Apart from the sheer animal attraction — which was huge — the alarming thing was that she liked the man. He was appealing and smart. All those muscles and brains. It was heady. Elle was used to male intelligence linked to scrawniness and awkwardness.
He just … blin
dsided her. He didn’t often smile but when he did — watch out. An actual dimple carved itself into one of his lean cheeks and she went weak-kneed. It was alarming, as if someone else had been lying dormant inside her body, waiting for the right guy to take over the controls.
Like, right now. She emerged from her room just as he was setting the table. Tall and handsome and domesticated. And right under that domesticated surface was a warrior.
Just look at him, she thought, as he finished setting the table, focused and efficient. She was sure he was just as focused and efficient when on the shooting range and in bed.
Whoa. Where had that thought come from?
He looked up from the table at her and it felt like she’d been punched hard. That dark gaze was powerful and penetrating, eyes slightly narrowed. It was as if he were walking around inside her head — and she sincerely hoped he couldn’t because she was thinking embarrassing thoughts.
Those last few steps to the table were like walking through molasses, time stretching out as he watched her. Elle slid into her seat, grateful that she made it in time to salvage her dignity. Her knees were about ready to give out.
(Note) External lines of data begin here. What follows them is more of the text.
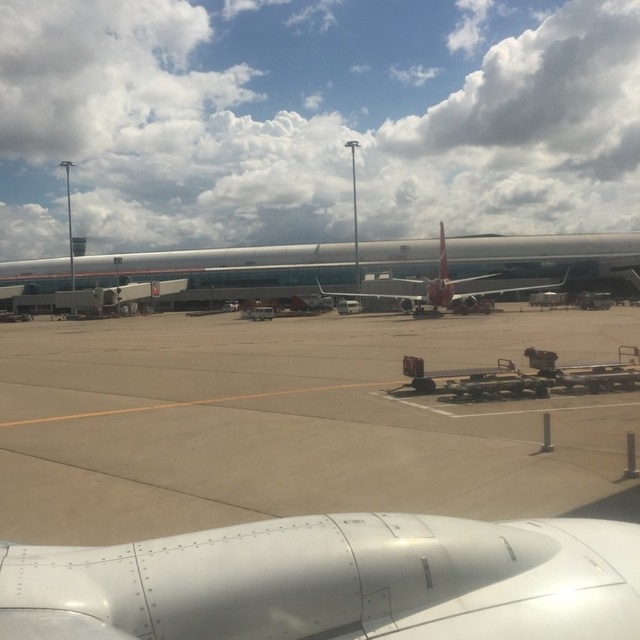
Question: Which object is the farthest from the white fluffy cloud at upper center?

Choices:
 (A) brown asphalt tarmac at center
 (B) silver metallic airplane at center

Answer: (A)

Question: Which object is positioned farthest from the white fluffy cloud at upper center?

Choices:
 (A) metallic silver airplane at center
 (B) silver metallic airplane at center
 (C) glossy metallic wing at center

Answer: (C)

Question: Is white metallic airplane wing at lower center to the left of glossy metallic wing at center from the viewer's perspective?

Choices:
 (A) yes
 (B) no

Answer: (A)

Question: From the image, what is the correct spatial relationship of brown asphalt tarmac at center in relation to metallic silver airplane at center?

Choices:
 (A) above
 (B) below

Answer: (B)

Question: Does white fluffy cloud at upper center have a smaller size compared to brown asphalt tarmac at center?

Choices:
 (A) no
 (B) yes

Answer: (A)

Question: Which point is closer to the camera?

Choices:
 (A) brown asphalt tarmac at center
 (B) white metallic airplane wing at lower center
 (C) white fluffy cloud at upper center

Answer: (B)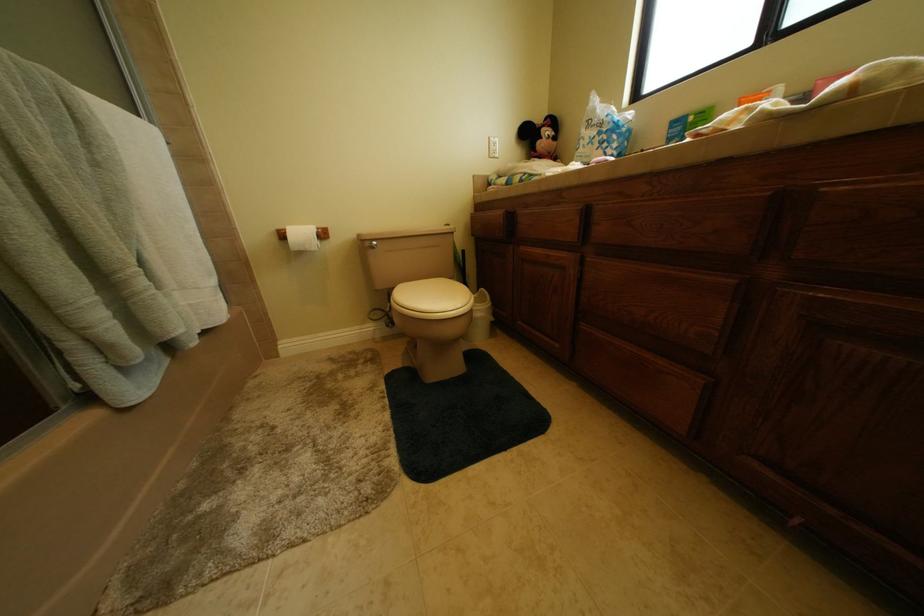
Her hands trembled as she billowed out the huge heavy linen napkin and placed it on her lap.
Bennett lifted one silver dome to uncover a soup tureen. “I took the liberty of ordering, I hope that’s ok. If there’s anything you don’t like, we can order something else.”
His brow was furrowed and he spoke gravely, as if the thought of her not liking what he ordered was actually painful.
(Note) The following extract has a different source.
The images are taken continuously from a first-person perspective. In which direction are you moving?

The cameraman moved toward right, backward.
She smiled. “I like good food, but I’m not fussy. Whatever it is, it smells good. What did you order?”
He ladeled some soup into her bowl. “Spelt soup with a small salad. And I ordered BLTs for both of us, since you eat meat.”
“Bacon isn’t meat,” she said, picking up her spoon. “It’s a necessity.”
He made the most extraordinary sound. A little bit like a suppressed laugh, a little like a lion’s purr, and it was like a hand caressing her. Oh, man. She put a spoonful of the soup in her mouth before she used her mouth to say something embarrassing like — make that sound again. Or — touch me. Please.